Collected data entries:
########################################

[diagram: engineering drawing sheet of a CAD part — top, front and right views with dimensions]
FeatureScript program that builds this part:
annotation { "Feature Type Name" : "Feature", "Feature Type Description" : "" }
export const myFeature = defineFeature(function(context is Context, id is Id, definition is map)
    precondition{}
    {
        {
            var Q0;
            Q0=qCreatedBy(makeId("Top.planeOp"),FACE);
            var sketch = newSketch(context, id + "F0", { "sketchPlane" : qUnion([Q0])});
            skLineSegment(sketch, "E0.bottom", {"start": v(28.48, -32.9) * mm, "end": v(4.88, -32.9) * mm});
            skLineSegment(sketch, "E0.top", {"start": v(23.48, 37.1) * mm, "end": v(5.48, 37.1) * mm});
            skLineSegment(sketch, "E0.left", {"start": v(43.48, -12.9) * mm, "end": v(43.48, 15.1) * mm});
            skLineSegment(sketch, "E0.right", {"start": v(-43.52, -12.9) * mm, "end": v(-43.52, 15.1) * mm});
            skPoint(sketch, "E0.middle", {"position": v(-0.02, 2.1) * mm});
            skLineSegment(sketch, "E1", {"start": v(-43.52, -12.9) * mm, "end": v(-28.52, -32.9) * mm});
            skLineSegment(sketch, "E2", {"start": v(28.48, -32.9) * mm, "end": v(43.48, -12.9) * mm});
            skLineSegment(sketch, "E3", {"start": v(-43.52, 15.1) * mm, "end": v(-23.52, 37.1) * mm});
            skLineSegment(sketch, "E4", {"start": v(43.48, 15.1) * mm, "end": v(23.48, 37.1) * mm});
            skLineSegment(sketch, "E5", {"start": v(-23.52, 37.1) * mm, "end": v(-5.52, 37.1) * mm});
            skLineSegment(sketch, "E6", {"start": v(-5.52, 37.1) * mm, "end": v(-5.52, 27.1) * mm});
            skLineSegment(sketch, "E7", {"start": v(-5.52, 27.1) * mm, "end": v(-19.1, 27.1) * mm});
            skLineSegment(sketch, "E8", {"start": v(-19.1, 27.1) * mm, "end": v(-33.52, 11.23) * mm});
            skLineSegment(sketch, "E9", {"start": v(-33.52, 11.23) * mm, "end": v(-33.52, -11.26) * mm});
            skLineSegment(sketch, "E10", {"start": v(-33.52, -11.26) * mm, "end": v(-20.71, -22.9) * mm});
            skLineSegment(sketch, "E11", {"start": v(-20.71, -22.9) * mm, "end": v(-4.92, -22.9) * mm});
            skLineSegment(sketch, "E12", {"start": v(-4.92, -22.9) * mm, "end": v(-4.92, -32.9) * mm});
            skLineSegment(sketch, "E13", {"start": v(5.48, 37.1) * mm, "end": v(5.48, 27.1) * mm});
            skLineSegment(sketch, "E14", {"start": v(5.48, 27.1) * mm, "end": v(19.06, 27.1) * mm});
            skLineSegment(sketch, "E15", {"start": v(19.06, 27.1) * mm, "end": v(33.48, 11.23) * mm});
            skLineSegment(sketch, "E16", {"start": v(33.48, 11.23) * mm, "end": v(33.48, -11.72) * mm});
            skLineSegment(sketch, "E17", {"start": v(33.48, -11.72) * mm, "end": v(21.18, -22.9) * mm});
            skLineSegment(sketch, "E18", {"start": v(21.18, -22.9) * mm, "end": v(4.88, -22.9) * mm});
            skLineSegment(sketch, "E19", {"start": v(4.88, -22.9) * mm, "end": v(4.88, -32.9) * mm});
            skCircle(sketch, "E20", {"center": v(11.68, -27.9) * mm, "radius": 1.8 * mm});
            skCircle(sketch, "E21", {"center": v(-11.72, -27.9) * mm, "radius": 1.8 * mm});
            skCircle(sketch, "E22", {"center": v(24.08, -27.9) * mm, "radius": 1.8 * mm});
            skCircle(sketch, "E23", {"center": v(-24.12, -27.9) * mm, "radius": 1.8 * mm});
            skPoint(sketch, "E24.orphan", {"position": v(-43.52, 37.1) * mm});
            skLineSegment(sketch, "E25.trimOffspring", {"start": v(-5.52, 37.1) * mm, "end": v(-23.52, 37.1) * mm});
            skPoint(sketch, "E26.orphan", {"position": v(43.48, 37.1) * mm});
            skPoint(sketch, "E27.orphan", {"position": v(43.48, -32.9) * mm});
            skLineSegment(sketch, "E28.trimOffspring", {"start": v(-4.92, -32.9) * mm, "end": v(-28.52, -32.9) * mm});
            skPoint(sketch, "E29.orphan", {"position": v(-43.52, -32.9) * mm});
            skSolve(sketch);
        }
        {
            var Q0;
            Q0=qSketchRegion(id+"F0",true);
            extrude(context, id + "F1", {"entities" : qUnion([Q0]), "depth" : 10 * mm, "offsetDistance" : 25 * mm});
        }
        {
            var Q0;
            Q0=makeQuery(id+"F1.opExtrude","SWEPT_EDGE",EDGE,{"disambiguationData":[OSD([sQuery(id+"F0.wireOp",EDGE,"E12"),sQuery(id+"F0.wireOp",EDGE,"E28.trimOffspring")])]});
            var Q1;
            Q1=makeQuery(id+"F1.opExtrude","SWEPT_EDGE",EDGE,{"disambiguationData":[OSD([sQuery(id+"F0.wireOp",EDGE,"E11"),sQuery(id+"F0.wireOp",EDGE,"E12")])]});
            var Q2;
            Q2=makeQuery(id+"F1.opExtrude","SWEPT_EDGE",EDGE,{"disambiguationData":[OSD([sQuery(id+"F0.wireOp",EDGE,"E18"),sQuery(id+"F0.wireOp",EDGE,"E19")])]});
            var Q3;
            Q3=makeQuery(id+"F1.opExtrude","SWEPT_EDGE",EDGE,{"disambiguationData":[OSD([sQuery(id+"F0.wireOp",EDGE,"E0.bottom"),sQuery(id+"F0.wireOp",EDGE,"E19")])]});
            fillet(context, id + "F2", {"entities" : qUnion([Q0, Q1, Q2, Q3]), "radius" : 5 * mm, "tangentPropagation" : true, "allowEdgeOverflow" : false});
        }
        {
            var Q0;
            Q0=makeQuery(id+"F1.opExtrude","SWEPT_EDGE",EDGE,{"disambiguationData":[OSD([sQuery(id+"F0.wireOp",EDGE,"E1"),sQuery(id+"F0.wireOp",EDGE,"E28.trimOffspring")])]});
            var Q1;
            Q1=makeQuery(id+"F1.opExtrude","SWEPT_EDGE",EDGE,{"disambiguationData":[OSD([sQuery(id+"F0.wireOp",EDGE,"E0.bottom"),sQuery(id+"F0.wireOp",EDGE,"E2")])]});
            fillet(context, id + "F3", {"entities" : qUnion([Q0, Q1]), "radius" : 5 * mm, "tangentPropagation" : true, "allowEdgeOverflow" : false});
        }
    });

########################################

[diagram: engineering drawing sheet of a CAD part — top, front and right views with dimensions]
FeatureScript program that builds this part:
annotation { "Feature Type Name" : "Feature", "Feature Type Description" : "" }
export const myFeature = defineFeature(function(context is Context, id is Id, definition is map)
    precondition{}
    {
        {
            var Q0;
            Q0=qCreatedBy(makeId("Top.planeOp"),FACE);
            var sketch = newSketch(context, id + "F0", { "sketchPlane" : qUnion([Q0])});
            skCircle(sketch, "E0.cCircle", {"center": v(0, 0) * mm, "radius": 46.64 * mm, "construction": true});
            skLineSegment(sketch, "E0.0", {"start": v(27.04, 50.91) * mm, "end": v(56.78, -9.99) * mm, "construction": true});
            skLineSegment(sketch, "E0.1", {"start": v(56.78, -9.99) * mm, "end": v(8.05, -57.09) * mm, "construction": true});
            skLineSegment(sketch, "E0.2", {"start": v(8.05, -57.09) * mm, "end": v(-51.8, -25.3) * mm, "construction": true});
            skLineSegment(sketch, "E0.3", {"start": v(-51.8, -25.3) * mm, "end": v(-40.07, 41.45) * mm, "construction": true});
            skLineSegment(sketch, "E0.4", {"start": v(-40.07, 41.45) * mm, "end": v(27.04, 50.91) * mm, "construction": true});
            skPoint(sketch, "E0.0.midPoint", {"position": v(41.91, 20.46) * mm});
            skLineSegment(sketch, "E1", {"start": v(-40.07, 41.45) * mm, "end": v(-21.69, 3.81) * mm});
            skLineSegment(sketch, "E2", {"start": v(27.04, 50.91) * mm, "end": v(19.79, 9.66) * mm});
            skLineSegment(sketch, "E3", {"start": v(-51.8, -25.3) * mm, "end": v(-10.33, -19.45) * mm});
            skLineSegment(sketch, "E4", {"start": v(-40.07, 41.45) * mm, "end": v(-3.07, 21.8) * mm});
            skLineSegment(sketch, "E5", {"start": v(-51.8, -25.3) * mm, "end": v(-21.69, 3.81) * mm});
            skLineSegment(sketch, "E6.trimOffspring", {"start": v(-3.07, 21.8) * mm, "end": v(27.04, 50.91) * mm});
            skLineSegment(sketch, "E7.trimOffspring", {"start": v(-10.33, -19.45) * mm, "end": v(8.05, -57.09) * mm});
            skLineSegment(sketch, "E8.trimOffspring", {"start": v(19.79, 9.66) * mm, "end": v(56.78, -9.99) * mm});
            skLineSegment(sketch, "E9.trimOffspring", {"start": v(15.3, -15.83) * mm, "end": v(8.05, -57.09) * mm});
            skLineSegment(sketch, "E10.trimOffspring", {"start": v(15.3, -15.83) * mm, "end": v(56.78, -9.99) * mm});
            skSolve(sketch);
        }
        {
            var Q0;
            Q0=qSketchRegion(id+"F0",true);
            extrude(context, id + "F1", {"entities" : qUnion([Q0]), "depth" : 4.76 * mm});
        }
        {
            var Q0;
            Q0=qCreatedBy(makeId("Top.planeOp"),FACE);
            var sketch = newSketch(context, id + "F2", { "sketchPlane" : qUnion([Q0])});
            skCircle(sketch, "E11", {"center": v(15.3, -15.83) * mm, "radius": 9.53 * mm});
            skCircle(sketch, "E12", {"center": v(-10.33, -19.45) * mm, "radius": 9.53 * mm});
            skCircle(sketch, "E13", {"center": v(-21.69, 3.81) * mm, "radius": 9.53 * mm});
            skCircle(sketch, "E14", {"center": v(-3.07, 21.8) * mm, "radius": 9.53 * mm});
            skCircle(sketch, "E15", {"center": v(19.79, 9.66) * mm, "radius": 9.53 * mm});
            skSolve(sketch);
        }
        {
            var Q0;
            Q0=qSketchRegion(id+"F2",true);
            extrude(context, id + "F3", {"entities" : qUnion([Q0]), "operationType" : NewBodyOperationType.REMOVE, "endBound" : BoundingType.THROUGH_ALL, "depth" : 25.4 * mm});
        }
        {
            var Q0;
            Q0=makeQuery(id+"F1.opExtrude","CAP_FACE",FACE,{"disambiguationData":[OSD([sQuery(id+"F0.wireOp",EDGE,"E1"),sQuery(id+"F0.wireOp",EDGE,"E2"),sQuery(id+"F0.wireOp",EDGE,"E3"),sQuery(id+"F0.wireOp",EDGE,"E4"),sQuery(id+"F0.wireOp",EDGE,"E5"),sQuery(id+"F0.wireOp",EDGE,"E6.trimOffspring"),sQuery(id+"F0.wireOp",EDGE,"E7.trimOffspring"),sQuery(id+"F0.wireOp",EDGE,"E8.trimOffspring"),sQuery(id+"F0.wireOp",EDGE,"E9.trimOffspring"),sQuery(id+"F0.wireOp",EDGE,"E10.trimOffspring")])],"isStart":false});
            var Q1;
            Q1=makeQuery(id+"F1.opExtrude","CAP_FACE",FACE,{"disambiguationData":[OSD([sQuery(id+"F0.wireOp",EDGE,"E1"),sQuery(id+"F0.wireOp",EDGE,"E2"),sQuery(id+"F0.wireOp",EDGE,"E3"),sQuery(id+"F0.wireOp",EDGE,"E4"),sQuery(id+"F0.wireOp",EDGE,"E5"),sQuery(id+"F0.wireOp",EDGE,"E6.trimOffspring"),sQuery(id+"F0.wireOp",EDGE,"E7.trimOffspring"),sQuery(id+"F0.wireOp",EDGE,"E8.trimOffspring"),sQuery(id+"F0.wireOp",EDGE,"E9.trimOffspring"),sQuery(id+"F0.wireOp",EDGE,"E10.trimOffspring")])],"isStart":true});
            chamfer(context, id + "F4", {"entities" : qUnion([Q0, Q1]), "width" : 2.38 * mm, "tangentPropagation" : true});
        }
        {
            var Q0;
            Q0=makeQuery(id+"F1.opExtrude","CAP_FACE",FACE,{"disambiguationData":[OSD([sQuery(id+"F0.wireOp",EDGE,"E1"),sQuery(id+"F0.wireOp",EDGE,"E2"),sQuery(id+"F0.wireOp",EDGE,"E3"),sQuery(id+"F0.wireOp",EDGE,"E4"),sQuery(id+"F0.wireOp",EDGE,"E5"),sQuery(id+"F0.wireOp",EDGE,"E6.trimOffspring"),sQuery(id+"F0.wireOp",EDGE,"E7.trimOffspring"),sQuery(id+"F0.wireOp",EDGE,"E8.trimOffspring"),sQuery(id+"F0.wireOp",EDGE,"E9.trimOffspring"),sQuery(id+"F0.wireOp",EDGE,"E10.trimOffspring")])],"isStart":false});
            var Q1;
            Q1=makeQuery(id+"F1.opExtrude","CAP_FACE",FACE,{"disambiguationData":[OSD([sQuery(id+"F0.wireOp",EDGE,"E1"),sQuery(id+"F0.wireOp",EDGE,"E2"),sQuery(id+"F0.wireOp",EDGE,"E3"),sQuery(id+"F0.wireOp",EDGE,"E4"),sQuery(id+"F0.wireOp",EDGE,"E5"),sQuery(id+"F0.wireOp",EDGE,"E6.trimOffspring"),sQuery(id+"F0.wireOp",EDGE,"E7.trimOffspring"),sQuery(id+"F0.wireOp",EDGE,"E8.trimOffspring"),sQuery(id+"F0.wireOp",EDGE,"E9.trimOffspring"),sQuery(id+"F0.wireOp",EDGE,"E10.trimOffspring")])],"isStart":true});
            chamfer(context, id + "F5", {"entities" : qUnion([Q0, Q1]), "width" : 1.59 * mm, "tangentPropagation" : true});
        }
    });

########################################

How many lines in the CAD file records above contain the string "orphan"? Reply with the number only.

▶ _COMPLETE RESPONSE_: 4